The Haunting of Hill House by Shirley Jackson
My rating: 5 of 5 stars
“We couldn't even hear you, in the night....
No one could. No one lives any nearer than town. No one else will come any nearer than that.”
I’m not sure what I was expecting from The Haunting of Hill House. Or rather, I thought I knew what I was expecting, but wasn’t sure. Which is slightly different. It’s a horror story, right? It’s about a haunted house - it says so in the title. The book has been on my to-read list for perhaps longer than any other, since I was a teenager and read Stephen King’s Danse Macabre when it was first issued in paperback. King loved Hill House. It is all over Danse Macabre. But it was out of print in UK until 2009. Still, that is almost ten years ago and, still, I didn’t read it.
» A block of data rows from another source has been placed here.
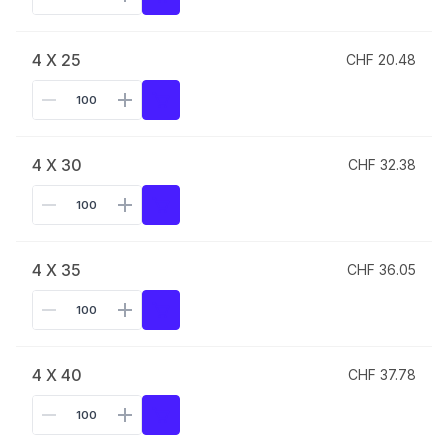
4 X 25
CHF 20.48
4 X 30
CHF 32.38
4 X 35
CHF 36.05
4 X 40
CHF 37.78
So, it being Hallowe’en, and with the new adaptation on Netflix (which, it turns out is excellent, but is not an adaptation, rather a reimagining), I decided it was time to read this really scary ghost story. And it is really scary, but is it a ghost story? Is Hill House haunted?
The writing is excellent, the prose lyrical (The opening and closing paragraphs are rightly lauded as classics but there are many similar passages). The dialogue is perhaps a little old-fashioned but it was written 60 years ago and it fits the gothic storytelling. Yet, on finishing the novel I was slightly disappointed. There are certainly some moments which make the hairs stand up on the back of your neck (“God! Whose hand was I holding?”) but there are so many conversations in the book about being scared, about the nature of being scared, almost looking forward to being scared. The writing is excellent though and so I gave it four stars.
And, yet. In the days since I finished the book, images and scenes have stayed with me. I am ‘haunted’ by some of the imagery and find myself replaying some of the key scenes in my head.
“Fear," the doctor said, "is the relinquishment of logic, the willing relinquishing of reasonable patterns. We yield to it or we fight it, but we cannot meet it halfway.”
The characters surrender themselves willingly to the idea of being scared, in the same way as many of us do when reading horror fiction or watching a scary movie. And, whether there is something in Hill House which takes advantage of that, or whether it is something within the characters which tip them, particularly Eleanor, into madness, I am still unsure. And the genius of Shirley Jackson is that, two weeks later, I am still thinking about it.